With today’s society we do more and more of our work on computers and cellphones and tablets and we store money, accounts, sensitive files like tax and financial spreadsheets and link several accounts across sensitive platforms so it even even more mission critical to have a safe duplicate. Our world is accelerating into an even more networked and social and digitally liked economy. Digital currencies and online brokerages, peer to peer lending, and forex, Paypal, digital shopping, and linked credit cards for Amazon, eBay and clothing merchandise stores make it so that you can’t avoid putting information online for long unless you refuse to participate completely online. And it’s true some people don’t shop online or use old call in methods to check things online. But I bet you that a good amount of people use some digital platform to check and do some kind of business even if it is simply checking stocks.

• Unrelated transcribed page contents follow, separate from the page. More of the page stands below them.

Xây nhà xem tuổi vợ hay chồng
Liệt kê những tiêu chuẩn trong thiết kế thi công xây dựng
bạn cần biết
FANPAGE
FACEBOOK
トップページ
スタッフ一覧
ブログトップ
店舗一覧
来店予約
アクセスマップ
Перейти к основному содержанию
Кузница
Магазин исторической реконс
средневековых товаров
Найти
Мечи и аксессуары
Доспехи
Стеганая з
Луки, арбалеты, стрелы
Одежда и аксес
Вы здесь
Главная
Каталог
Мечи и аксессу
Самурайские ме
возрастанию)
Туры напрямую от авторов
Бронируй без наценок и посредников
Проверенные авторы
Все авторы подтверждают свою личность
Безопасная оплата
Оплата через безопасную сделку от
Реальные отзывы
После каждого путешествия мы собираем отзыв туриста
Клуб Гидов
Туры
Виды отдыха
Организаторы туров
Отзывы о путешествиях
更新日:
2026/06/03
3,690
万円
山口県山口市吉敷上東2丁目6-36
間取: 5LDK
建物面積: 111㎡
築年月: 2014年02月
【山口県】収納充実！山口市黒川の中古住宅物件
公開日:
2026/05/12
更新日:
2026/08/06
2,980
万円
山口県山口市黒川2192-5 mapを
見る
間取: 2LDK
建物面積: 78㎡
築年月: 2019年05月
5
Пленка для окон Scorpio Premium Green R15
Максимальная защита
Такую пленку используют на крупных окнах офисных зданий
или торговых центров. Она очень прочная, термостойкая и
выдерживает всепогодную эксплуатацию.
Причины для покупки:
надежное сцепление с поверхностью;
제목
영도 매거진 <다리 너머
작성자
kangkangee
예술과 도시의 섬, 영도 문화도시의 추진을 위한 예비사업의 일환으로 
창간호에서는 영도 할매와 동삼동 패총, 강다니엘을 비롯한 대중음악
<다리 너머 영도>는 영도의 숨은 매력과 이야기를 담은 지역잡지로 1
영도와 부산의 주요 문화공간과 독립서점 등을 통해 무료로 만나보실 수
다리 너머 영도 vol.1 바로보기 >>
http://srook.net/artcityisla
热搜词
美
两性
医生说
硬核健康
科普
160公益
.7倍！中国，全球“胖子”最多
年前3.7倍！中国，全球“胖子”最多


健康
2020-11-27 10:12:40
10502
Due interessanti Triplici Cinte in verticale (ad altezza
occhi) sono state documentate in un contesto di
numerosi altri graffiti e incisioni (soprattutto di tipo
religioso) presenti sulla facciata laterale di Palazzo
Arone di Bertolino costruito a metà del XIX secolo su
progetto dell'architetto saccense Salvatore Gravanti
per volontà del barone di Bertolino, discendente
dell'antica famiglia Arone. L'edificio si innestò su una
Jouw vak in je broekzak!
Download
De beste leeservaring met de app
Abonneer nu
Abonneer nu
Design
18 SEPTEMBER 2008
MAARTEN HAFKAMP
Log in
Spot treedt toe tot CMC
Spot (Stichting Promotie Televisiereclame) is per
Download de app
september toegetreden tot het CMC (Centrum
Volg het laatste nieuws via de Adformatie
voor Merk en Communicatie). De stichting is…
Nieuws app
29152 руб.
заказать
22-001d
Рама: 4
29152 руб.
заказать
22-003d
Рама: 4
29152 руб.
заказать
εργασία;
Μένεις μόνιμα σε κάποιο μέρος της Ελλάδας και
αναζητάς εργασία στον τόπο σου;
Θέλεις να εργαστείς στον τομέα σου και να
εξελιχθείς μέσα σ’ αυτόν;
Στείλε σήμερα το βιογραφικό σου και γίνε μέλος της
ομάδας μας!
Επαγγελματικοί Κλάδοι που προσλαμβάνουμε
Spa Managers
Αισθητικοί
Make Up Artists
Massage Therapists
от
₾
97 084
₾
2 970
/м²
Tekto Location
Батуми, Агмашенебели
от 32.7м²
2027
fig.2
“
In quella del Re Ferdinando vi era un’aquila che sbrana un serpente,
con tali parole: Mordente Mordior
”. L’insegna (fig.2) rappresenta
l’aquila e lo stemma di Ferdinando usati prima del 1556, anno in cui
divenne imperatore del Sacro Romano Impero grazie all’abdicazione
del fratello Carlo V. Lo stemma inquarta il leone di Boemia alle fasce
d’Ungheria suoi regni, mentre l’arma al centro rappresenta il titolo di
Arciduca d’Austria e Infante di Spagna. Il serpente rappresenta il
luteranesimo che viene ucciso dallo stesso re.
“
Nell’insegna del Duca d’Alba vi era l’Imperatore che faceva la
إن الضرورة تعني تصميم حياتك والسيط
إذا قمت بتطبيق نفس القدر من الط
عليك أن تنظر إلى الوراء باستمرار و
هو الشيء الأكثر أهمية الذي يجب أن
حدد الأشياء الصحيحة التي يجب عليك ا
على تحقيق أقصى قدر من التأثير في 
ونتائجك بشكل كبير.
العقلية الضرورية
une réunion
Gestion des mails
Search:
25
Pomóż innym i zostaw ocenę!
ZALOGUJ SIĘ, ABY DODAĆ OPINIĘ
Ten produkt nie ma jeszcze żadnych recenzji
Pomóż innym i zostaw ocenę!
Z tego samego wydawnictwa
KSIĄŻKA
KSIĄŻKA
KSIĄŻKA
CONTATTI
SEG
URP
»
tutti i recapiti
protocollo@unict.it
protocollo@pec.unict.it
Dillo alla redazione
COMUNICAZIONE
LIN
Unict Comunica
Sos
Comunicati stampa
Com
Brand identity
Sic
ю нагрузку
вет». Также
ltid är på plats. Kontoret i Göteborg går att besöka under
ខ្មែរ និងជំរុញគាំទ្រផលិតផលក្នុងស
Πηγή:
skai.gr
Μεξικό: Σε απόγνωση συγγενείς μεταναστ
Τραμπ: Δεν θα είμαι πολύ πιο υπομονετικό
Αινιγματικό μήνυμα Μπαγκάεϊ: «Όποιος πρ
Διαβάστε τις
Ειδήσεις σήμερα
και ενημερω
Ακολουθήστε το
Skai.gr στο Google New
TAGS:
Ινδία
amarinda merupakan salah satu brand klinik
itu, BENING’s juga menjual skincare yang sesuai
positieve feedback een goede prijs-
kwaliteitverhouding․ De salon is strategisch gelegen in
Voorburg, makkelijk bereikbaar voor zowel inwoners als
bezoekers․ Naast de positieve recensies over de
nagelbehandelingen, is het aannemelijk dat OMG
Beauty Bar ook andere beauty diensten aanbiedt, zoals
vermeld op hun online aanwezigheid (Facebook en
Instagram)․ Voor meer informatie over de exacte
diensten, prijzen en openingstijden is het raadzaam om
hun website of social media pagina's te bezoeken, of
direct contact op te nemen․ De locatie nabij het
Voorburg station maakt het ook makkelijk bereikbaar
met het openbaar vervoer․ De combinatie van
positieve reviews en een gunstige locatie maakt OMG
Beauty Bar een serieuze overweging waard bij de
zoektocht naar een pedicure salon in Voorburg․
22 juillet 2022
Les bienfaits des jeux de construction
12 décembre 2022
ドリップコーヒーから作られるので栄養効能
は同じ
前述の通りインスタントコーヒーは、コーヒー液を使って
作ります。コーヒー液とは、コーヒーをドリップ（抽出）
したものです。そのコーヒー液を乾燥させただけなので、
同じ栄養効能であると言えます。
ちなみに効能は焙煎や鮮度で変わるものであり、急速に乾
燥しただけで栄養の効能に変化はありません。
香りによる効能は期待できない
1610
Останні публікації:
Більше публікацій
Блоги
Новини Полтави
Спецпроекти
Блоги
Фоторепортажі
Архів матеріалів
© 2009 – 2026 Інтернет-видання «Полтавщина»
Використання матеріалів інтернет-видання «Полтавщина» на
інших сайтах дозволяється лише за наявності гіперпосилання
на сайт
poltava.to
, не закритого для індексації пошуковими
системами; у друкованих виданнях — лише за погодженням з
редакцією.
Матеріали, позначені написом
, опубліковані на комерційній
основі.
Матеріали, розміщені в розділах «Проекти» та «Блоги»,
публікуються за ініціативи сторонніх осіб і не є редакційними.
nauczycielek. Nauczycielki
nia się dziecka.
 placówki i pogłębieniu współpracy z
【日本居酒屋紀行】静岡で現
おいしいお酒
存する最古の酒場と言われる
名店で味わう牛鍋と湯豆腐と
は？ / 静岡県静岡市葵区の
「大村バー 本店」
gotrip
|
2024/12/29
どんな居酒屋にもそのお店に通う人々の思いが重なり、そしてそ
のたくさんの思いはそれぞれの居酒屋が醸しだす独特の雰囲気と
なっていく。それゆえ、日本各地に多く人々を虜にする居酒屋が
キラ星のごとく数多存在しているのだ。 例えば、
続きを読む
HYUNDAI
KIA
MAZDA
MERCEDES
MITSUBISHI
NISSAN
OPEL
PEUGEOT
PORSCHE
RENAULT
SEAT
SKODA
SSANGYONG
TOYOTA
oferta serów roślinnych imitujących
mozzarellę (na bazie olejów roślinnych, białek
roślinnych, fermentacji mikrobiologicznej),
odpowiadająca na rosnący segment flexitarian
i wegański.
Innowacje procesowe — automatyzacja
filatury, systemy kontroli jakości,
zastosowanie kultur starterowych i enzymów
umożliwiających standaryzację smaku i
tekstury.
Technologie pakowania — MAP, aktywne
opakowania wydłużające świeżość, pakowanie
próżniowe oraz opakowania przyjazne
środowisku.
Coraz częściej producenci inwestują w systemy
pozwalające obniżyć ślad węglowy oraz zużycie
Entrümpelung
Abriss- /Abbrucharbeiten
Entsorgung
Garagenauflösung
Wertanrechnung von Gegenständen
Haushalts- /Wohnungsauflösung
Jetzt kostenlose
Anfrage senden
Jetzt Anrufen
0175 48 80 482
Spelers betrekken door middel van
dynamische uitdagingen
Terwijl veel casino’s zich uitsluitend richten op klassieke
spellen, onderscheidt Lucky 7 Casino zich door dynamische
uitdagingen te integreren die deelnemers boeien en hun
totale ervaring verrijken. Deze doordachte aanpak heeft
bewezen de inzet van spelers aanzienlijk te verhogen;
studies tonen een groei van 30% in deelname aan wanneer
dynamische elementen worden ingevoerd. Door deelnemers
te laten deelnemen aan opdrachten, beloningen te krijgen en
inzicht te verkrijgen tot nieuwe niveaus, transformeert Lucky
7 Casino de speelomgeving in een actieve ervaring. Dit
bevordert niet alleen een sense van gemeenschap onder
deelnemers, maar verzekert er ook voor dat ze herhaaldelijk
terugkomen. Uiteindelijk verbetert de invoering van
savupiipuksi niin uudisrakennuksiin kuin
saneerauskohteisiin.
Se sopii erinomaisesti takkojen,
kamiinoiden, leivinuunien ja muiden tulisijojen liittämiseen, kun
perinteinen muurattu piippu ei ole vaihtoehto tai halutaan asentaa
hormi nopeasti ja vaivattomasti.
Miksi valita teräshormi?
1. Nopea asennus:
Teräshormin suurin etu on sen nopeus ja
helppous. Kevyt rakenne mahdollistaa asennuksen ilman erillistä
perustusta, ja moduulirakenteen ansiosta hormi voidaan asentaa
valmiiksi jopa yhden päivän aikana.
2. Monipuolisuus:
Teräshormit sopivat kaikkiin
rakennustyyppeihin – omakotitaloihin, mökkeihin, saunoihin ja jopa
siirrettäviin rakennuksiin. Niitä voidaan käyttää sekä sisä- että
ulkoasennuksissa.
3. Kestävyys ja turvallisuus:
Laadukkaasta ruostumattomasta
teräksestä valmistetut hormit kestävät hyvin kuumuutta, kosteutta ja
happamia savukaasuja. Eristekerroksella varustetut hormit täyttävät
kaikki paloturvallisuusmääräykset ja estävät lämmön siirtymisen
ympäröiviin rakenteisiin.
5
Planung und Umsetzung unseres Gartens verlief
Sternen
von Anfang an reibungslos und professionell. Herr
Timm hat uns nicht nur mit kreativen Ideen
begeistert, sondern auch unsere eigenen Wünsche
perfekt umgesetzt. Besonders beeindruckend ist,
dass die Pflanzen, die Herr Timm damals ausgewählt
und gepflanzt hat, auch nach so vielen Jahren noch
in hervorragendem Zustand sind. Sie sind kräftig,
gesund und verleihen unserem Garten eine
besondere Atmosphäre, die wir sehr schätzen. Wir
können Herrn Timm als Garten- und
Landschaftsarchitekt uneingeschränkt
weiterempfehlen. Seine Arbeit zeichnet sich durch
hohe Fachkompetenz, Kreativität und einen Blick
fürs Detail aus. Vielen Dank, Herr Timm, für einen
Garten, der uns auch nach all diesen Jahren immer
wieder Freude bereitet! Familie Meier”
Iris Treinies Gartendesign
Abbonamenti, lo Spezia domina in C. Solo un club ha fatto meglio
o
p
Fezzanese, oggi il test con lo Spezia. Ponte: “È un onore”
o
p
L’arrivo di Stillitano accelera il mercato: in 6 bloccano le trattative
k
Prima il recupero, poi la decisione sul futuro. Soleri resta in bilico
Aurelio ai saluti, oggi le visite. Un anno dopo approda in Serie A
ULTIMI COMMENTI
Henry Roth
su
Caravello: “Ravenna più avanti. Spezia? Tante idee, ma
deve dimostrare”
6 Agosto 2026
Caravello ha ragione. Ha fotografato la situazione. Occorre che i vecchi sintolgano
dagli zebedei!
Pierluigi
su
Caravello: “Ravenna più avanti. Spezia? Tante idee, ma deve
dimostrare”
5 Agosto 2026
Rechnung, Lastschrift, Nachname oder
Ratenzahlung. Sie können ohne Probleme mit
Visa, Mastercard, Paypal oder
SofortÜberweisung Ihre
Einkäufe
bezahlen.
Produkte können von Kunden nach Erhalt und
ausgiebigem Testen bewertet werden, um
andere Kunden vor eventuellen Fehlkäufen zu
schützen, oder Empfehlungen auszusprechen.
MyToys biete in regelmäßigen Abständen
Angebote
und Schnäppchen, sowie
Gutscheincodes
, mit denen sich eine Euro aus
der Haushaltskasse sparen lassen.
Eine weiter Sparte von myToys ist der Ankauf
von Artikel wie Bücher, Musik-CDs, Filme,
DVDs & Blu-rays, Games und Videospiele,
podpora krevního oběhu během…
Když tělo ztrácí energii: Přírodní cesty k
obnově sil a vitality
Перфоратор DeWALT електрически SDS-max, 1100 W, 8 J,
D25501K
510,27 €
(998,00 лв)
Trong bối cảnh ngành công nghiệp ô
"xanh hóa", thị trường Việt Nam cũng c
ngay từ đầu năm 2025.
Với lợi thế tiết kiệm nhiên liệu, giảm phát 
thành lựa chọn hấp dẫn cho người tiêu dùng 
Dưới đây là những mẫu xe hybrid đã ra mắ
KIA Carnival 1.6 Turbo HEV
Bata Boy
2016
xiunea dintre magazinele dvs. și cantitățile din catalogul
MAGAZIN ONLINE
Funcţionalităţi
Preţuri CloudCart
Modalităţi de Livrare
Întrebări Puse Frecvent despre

You can’t be too careful these days so write it down, keep it under lock and key, and commit what you need to memory. And when your memory fails over the years as it inevitably will because you’re going to have more and more digital accounts online, then you need to have a way to retrieve your accounts again. So write it down somewhere or get a Keypass or some other device to give you access to your accounts. In the future they may solve this password problem but for now it’s the best thing we have.

  • Make long passwords that are meaningful to you.
  • Don’t share passwords.
  • Don’t wait till you’re locked out to think about worst case scenarios.
  • Limit access to information. Security by scarcity is a good thing. The fewer people that have access to the information the better. The fewer people that have access to the code or the knowledge of its existence, the better.
  • Automate backups
  • Penetration testing is what some sites use to ensure their site security works, but you can test and audit your passwords and storage mediums to see that it’s working and still accessible from time to time. That is, make sure that some of your passwords or special phrases or fingerprint access works over time. Ink may bleed or fade over time. Fingers change shape as you age some. And CD’s and electromagnetic interference or exposure to sun or heat or dampness may affect your storage mediums so make sure you double check periodically and make sure things don’t rust or get lost and you lose access to your stored files. For example, if you lose a key to a vault with all your files that’s just as bad.
  • Online storage is nice in some cases where the security need is low, but in some cases they can be useful if you are on a closed circuit network. Never forget that through simple malware or trojans and viruses or targeted phishing your data could be super easily compromised.
  • Separate and isolate mission critical accounts from other accounts. For example if you have sensitive data. You might want to keep those off a USB drive or off your spam email account. You may one day accidentally download an image or click on a link that opens up the floodgate doors to that critical account so basically airgap or isolate that account from everything and don’t touch it again just work with a copy.

More information to come maybe later. I spent a lot of time wondering about people from the past, people from high school reunions, and dating partners and such and all that is stored somewhere in a digital medium that someone could probably recover forensically if they truly wanted. It’s amazing how much the world is stored on a simple laptop or cellphone device nowadays. The world is literally in my pocket.